Stored entries:
···

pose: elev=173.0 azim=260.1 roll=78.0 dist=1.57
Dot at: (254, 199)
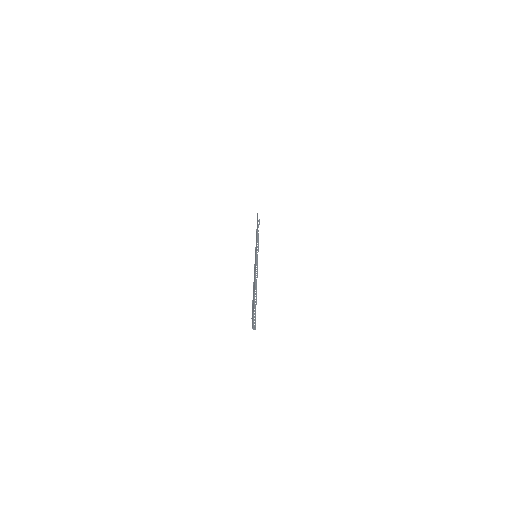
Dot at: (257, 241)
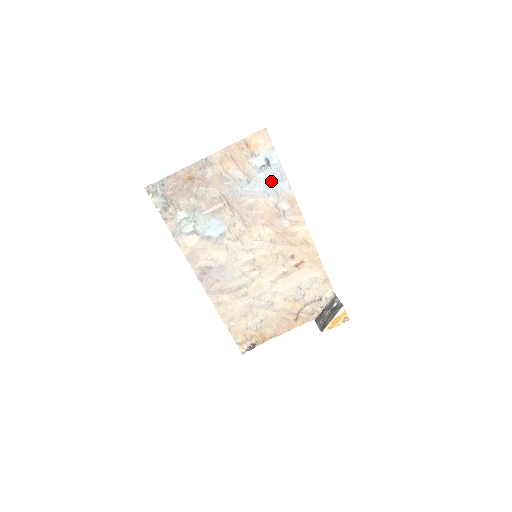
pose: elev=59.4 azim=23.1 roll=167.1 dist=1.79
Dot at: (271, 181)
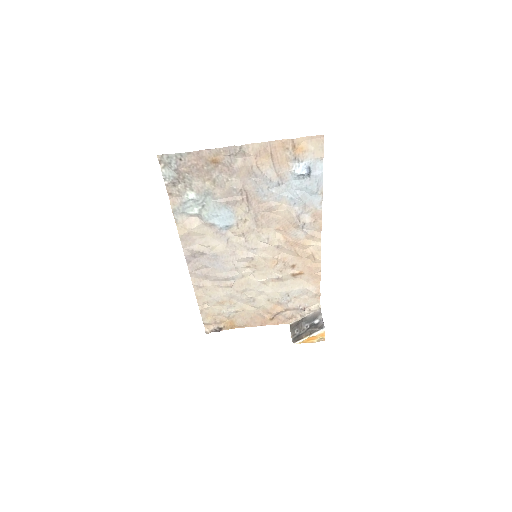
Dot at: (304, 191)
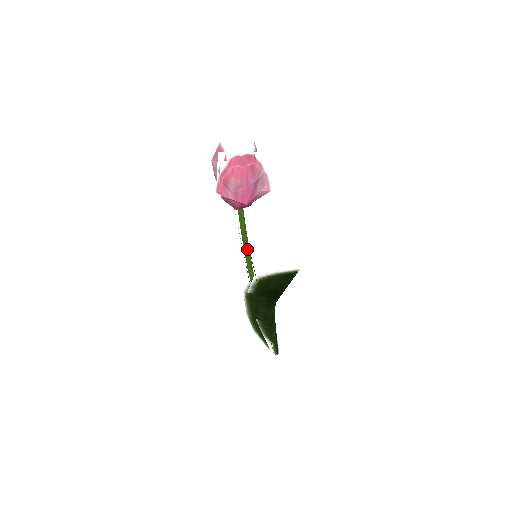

···

*Required task:* Write out all of the lines again, renaming "pose" to "view" everywhere it occurs and changing nothing else. Omit the pictures.

*Right answer:*
view: elev=173.0 azim=260.1 roll=78.0 dist=1.57
Dot at: (254, 199)
Dot at: (257, 241)
view: elev=59.4 azim=23.1 roll=167.1 dist=1.79
Dot at: (271, 181)
Dot at: (304, 191)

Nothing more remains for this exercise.